This is the work of Shaleen Garg and Vinaya Khandelwal
The project was tested using docker instances. See docker at https://www.docker.com/ . Some basic commands.
docker images docker run --rm -ti "image(ds/arch)" /bin/bash
(proxy version of run command. net=host tells docker instance to use the host network settings(ip,port) ) docker run --name yourdock -e http_proxy -e https_proxy --net=host --rm -ti "image(ds/arch)" /bin/bash
docker exec -i -t yourdock /bin/bash (Run two or more tabs of same docker instance)
docker inspect -f '{{.Name}} - {{.NetworkSettings.IPAddress }}' $(docker ps -aq) (test )
The project contains three folders bin, src and util.

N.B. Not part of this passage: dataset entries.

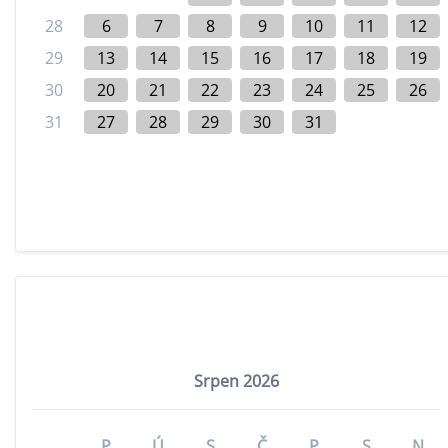
28
6
7
8
9
10
11
12
29
13
14
15
16
17
18
19
30
20
21
22
23
24
25
26
31
27
28
29
30
31
Srpen 2026
P
Ú
S
Č
P
S
N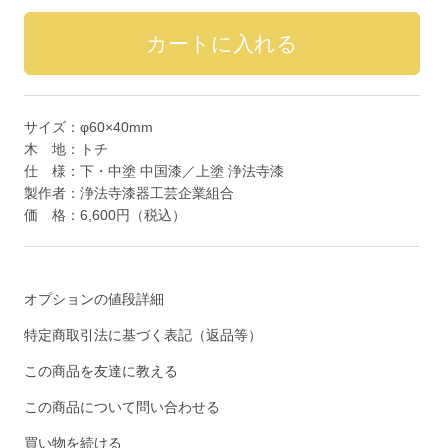
サイズ：φ60×40mm
木 地：トチ
仕 様：下・中塗 中国漆／上塗 浄法寺漆
製作者：浄法寺漆器工芸企業組合
価 格：6,600円（税込）
オプションの値段詳細
特定商取引法に基づく表記（返品等）
この商品を友達に教える
この商品について問い合わせる
買い物を続ける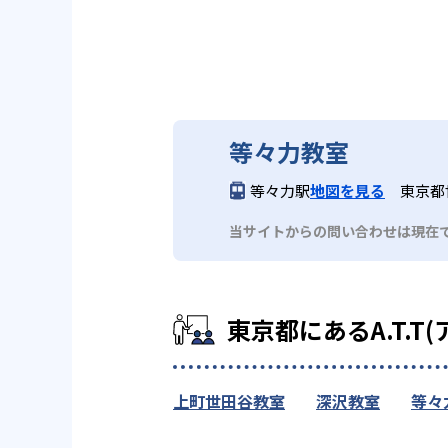
等々力教室
等々力駅
地図を見る
東京都世
当サイトからの問い合わせは現在
東京都にあるA.T.T
上町世田谷教室
深沢教室
等々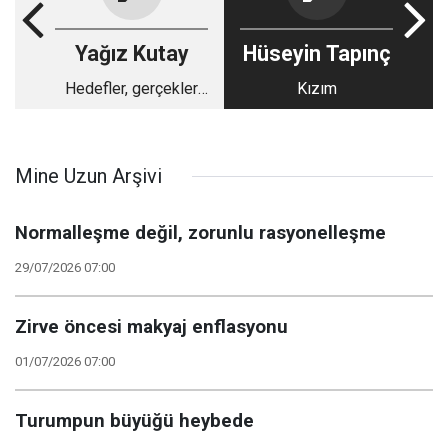
Yağız Kutay
Hüseyin Tapınç
Hedefler, gerçekler
Kızım
ve bundan sonrası
Mine Uzun Arşivi
Normalleşme değil, zorunlu rasyonelleşme
29/07/2026 07:00
Zirve öncesi makyaj enflasyonu
01/07/2026 07:00
Turumpun büyüğü heybede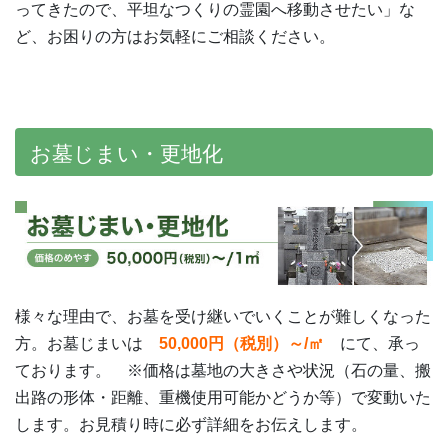
ってきたので、平坦なつくりの霊園へ移動させたい」な
ど、お困りの方はお気軽にご相談ください。
お墓じまい・更地化
様々な理由で、お墓を受け継いでいくことが難しくなった
方。お墓じまいは
50,000円（税別）～/㎡
にて、承っ
ております。 ※価格は墓地の大きさや状況（石の量、搬
出路の形体・距離、重機使用可能かどうか等）で変動いた
します。お見積り時に必ず詳細をお伝えします。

bin contains the compiled code
src contains the java files structured as follows :
ds/hdfs for the HDFS java files ds/mapreduce for the Mapreduce java files
jt_details.txt -- stores information of Jobtracker ip and port nn_details.txt -- stores information of Namenode ip and port TT_details.txt -- stores information of Tasktracker ID, NumberOfMapThreads and NumberOfReduceThreads dn_config.txt -- stores information of Datanode ID, ip and port jar file contains the map functions and the reduce functions. They are dynamically loaded. REGEX file contains the grep term.
Every Node needs the nn_details.txt file to contact Namenode. The rest of the files are required by respective nodes for binding to their own ips and ports.
util folder contains :
jtscript.sh -- Script to run Jobtracker. nnscript.sh -- Script to run NameNode.
NOTE : Both the scripts need to be moved and executed from the src folder.